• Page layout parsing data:
--- START ---

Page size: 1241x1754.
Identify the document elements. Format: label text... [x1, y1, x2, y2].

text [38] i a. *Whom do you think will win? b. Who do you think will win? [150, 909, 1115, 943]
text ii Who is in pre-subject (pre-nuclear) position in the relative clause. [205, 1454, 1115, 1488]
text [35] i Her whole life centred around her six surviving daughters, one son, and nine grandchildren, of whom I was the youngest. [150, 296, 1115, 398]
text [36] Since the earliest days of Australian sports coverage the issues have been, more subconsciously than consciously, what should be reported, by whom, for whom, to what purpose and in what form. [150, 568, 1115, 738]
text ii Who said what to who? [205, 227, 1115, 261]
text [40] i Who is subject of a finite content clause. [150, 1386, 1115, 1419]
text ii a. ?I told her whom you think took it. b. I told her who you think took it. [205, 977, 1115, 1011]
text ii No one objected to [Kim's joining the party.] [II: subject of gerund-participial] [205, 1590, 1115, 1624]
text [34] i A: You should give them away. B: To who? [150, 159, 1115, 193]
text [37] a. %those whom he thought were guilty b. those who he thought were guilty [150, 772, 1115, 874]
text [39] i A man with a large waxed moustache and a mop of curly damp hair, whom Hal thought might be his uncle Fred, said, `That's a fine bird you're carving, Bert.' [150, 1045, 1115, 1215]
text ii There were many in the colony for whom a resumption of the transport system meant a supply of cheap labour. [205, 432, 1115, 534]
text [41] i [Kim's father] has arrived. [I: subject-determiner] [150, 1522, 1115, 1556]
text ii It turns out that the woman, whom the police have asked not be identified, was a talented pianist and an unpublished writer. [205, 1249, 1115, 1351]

--- END ---

• Job item:
Find each line in the records holding the string "thought" and show it.

• Result of the exercise:
text [37] a. %those whom he thought were guilty b. those who he thought were guilty [150, 772, 1115, 874]
text [39] i A man with a large waxed moustache and a mop of curly damp hair, whom Hal thought might be his uncle Fred, said, `That's a fine bird you're carving, Bert.' [150, 1045, 1115, 1215]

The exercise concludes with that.